The law also contains a section of penalties to be exercised on defaulters. The penalties consider incompliance as a criminal act whose determination lies in the hands of the judicial system. The act regards manipulation of financial records and other ill mannered practices such as coerciveness and fraud as criminal offences (Colapinto and Kohn, 2004). The determination of such offences lies squarely on the commission created by the act. It act also provides for the penalties to be exercised upon fraud and exaggeration of financial records such as balance sheet earlier practiced to attract investors.
Adoption of the act in 2002 has impacted both positively and negatively on business organizations. Some of the effects can be categorized as follows: Cost effects, auditing, and business management effects among others. It is said to have dehorned institutions that had earlier acted as if they were above the law and brought sanity in accounting. This act brought to an end the practice of shoddy dealings meant to exaggerate profits, expenses and swindle billions of dollars from financial institutions.

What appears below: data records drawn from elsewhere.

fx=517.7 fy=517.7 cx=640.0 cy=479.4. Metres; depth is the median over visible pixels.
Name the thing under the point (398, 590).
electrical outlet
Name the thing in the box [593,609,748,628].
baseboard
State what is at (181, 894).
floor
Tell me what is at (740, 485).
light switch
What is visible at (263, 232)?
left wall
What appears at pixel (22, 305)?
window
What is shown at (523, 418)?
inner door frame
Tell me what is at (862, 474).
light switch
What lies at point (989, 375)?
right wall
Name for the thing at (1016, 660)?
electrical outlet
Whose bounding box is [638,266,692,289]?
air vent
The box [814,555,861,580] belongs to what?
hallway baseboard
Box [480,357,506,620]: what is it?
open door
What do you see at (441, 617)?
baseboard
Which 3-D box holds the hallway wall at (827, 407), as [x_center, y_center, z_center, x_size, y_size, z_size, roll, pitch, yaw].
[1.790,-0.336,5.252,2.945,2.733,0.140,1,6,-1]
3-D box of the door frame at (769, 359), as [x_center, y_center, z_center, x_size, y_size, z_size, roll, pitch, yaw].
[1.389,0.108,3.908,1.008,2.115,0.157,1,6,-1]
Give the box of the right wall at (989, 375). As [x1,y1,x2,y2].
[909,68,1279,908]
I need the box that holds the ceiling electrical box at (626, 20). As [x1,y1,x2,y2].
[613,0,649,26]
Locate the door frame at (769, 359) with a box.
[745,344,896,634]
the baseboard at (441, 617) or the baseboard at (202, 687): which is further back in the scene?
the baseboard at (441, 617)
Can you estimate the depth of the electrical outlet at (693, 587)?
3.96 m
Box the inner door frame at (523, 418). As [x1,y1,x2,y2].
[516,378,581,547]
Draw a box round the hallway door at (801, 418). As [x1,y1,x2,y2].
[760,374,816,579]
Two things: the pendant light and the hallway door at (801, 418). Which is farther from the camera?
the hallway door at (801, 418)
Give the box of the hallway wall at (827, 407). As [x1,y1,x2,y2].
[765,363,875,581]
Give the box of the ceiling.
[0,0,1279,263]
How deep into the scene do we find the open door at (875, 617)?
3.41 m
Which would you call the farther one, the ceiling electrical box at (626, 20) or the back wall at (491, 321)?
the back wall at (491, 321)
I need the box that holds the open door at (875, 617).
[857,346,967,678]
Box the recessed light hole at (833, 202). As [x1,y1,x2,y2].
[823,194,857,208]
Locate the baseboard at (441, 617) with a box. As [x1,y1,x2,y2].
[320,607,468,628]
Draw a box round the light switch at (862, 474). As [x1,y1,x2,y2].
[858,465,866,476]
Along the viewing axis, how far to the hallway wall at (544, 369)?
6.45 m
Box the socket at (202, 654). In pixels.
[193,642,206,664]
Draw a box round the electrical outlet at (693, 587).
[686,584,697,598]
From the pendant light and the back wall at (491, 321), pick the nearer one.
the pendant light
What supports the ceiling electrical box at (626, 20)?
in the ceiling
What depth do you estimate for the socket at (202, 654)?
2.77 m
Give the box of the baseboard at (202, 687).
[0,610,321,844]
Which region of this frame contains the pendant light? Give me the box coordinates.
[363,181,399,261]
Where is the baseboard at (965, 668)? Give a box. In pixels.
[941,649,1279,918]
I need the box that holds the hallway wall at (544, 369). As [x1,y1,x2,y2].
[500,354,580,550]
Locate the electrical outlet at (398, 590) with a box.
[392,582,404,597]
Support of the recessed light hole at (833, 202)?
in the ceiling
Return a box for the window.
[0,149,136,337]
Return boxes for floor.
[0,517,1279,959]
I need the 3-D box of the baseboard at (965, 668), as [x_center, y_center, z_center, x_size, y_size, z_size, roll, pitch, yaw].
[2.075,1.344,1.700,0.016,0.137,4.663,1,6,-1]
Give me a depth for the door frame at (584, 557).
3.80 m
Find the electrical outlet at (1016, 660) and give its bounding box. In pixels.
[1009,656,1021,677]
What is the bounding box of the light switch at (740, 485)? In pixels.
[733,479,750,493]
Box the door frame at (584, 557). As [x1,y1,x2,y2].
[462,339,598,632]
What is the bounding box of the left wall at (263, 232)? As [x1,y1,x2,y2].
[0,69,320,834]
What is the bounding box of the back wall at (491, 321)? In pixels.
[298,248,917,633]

Some of the merits brought about by the adoption of the law include: boosting investor confidence, elimination of corruption and manipulation, accuracy and reliability of financial records, skillful and standardized financial record keeping, enhanced auditing discipline, speedy reporting and timely auditing among others. Since its adoption, the act has continued to positively influence business practices both within and without the United States (Kuschnik, 2008. The act enhanced creation of internal financial control systems and framework bringing to an end earlier practices that had seen shareholders lose billions of dollars to shoddy deals. The reliability of financial control systems is responsible for the improved investor confidence. Prior to its adoption, managers had little to do with financial system creating loopholes for manipulative deals. The regulation has seen managers take financial responsibilities and as a result improve knowledge and skills in financial management.

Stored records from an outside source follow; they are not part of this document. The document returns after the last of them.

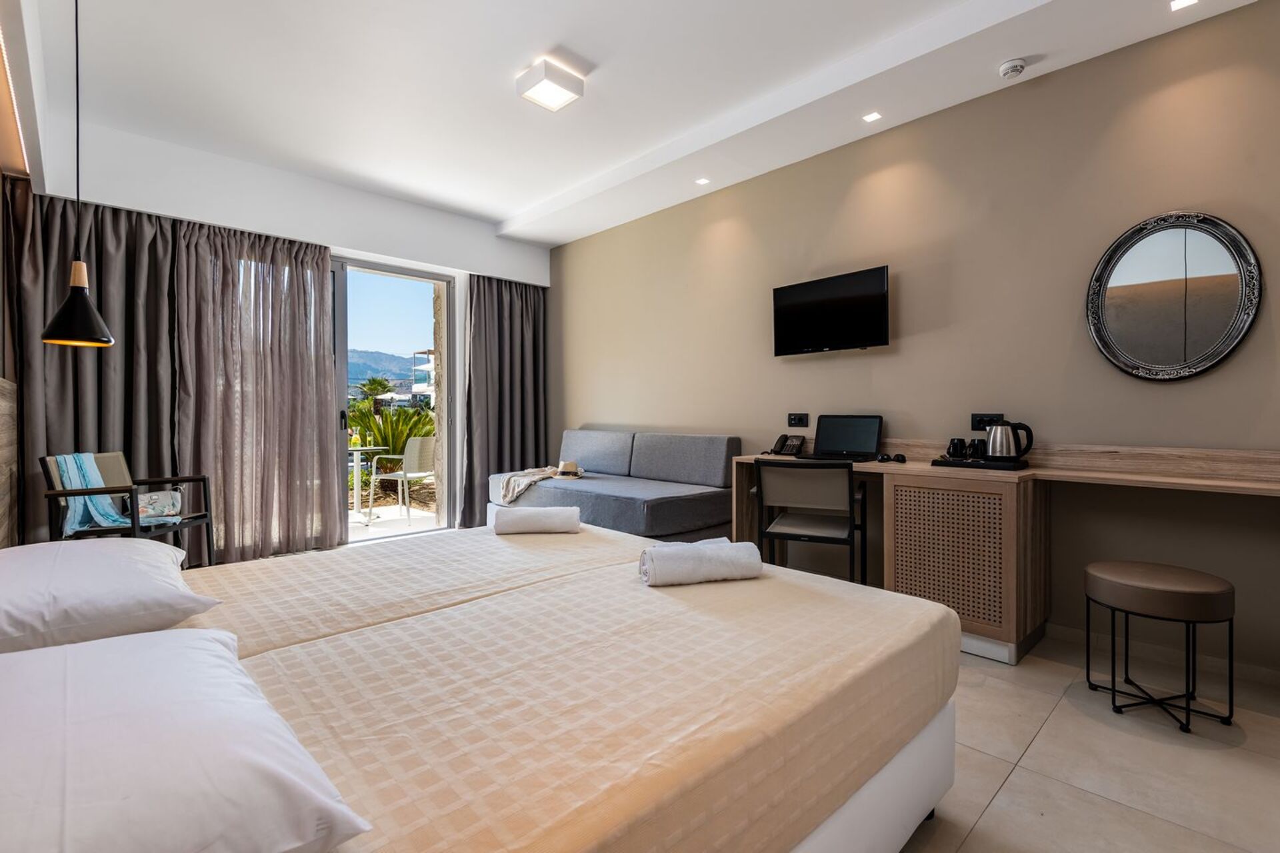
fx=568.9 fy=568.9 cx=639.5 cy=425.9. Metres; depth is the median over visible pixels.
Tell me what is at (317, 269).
curtain
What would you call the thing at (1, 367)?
left wall
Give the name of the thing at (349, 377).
mountain
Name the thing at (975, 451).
cup
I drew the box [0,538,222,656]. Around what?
pillow
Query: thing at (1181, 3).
recessed light
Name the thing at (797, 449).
telephone
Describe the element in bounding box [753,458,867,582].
desk chair
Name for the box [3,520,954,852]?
bed
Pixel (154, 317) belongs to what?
curtain
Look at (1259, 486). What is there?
desk
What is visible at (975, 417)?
wall socket
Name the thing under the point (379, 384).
palm tree
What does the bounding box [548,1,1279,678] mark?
right wall
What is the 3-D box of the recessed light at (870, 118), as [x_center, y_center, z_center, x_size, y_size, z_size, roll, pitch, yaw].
[1.318,-1.755,3.229,0.095,0.006,0.094,-1,1,-44]
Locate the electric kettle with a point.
(995, 434)
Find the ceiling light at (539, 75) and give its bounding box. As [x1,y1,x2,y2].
[514,58,585,110]
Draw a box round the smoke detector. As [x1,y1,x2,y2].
[998,58,1025,78]
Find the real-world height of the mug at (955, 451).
0.101 m
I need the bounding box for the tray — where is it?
[930,455,1031,470]
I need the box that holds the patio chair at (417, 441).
[368,434,437,522]
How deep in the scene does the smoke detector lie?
2.73 m
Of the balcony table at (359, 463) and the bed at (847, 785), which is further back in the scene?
the balcony table at (359, 463)
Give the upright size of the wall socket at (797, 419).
0.090 m
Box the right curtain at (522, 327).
[461,272,548,526]
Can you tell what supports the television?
attached to the right wall at (800, 371)
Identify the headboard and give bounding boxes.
[0,375,18,546]
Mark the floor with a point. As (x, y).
(1091, 730)
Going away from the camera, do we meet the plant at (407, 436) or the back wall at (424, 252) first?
the back wall at (424, 252)
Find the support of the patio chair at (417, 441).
on the ground
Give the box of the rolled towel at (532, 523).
[492,505,582,535]
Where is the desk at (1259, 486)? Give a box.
[730,442,1279,669]
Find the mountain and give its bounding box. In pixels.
[347,347,429,397]
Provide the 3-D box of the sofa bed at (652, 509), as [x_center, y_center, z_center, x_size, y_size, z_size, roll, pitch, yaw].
[-0.255,0.530,4.462,1.021,0.932,2.017,-1,1,-44]
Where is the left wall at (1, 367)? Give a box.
[0,2,45,542]
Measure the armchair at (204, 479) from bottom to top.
0.844 m
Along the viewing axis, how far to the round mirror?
2.47 m
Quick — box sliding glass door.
[329,255,457,546]
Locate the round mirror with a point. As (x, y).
(1216, 354)
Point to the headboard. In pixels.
(6, 419)
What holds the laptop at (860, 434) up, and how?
on the desk at (1259, 486)
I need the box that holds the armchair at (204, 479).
[37,452,215,566]
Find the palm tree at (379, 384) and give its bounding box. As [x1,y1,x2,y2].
[356,375,395,414]
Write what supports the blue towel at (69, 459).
on the armchair at (204, 479)
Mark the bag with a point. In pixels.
(161, 496)
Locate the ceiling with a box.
[24,0,1271,245]
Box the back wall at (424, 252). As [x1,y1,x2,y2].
[24,116,552,553]
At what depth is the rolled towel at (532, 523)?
2.38 m
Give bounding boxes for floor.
[893,628,1279,852]
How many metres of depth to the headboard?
2.63 m
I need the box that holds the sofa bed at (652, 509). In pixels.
[488,429,741,541]
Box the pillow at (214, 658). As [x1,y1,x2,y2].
[0,628,369,852]
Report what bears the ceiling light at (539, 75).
attached to the ceiling
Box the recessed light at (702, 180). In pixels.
[694,176,711,184]
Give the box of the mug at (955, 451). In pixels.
[946,437,967,458]
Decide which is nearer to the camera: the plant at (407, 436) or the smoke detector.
the smoke detector
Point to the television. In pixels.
(855, 299)
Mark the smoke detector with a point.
(1008, 71)
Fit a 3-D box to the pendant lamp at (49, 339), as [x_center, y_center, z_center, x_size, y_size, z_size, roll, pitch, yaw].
[-2.226,-1.064,2.258,0.223,1.474,0.225,-1,1,-44]
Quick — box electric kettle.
[984,420,1034,462]
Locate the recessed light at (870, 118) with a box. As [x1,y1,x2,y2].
[862,110,882,122]
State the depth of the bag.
3.32 m
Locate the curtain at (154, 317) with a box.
[4,180,180,545]
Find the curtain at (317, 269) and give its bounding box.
[172,217,341,566]
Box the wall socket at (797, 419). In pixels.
[786,412,809,426]
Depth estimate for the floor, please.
1.76 m
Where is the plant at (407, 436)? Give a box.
[349,402,435,492]
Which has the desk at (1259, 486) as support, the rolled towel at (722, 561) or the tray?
the tray
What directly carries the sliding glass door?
in the back wall at (424, 252)
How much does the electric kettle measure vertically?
0.200 m
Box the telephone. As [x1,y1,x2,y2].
[770,433,805,456]
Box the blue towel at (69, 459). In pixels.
[50,454,130,532]
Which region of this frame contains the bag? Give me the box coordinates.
[136,488,183,522]
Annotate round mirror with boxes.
[1086,210,1262,381]
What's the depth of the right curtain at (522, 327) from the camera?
5.44 m
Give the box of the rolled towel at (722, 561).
[636,538,763,587]
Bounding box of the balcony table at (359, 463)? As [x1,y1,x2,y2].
[348,444,392,520]
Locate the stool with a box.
[1084,560,1234,733]
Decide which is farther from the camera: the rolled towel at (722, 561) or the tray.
the tray
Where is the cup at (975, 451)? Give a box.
[968,438,987,458]
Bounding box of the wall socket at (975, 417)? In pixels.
[970,412,1003,428]
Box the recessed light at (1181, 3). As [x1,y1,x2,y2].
[1169,0,1198,10]
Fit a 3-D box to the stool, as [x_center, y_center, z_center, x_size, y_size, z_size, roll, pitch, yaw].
[1.901,0.784,2.112,0.409,0.497,0.418,-1,1,-44]
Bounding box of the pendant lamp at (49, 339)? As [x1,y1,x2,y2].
[40,0,112,346]
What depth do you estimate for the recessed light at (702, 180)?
4.11 m
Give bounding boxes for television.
[771,264,891,354]
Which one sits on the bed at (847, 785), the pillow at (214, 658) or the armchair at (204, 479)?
the pillow at (214, 658)
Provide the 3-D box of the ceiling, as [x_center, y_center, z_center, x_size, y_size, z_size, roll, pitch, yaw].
[-0.260,-1.906,2.519,3.856,0.202,6.128,-1,1,-44]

Although the act is believed to have been the best intervention of the time, it did not come without negative effects. The cost of compliance, for example, was high and required substantial amounts of resources. Cost implications are believed to have lowered revenues and decreased profits in subsequent years. The adoption of the act is also believed to have imposed damaging effects on large financial organizations and reduced their competence in stock exchange markets. The act is also criticized for having killed potential public companies by discouraging creation and thus immensely contributed to unemployment. Such impacts could have been avoided through transparent accounting.
Although the act has greatly improved financial practices in business organizations, it has imposed retrogressive economic effects in the United States as a whole. Legal suits such as those of 2006 and 2010 challenging some aspects of the law are just a demonstration of discontent with aspects of the act. Amendment of the act is underway following a Supreme Court ruling regarding some aspects said to have contravened the constitution of the US. Its amendment if comprehensively carried out would see the US regain its status in the stock exchange. It is also likely to address some earlier concerns and should be seen as an opportunity to correct its weaknesses.